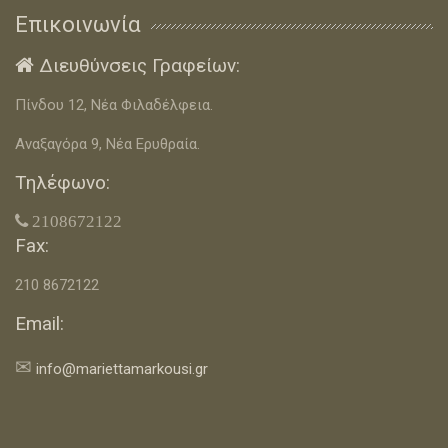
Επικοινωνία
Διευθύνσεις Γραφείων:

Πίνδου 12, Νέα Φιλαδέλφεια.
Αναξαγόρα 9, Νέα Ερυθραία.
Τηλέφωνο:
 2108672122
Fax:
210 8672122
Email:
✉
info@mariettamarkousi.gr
==
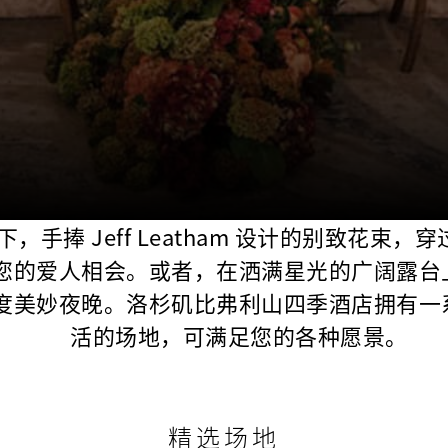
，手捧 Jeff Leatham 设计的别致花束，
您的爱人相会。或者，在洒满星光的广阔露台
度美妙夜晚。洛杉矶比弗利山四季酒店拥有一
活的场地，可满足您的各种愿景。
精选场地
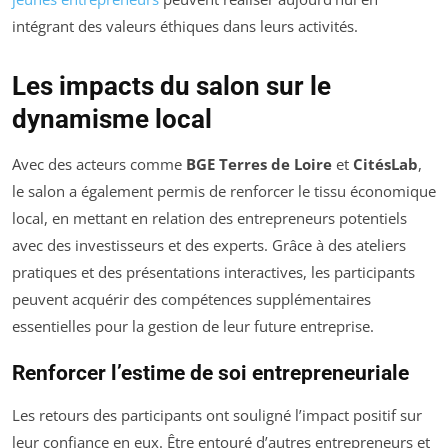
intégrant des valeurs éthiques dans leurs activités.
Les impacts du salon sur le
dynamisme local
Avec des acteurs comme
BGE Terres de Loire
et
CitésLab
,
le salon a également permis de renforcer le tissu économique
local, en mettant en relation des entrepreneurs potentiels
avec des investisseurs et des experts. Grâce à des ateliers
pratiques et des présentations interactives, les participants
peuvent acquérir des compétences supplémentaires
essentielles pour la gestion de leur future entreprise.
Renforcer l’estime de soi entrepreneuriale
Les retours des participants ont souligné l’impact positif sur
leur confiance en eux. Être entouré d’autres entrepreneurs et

_Description of the task_
Note each line above that contains "local" and copy it out.

_Answer box_
dynamisme local
local, en mettant en relation des entrepreneurs potentiels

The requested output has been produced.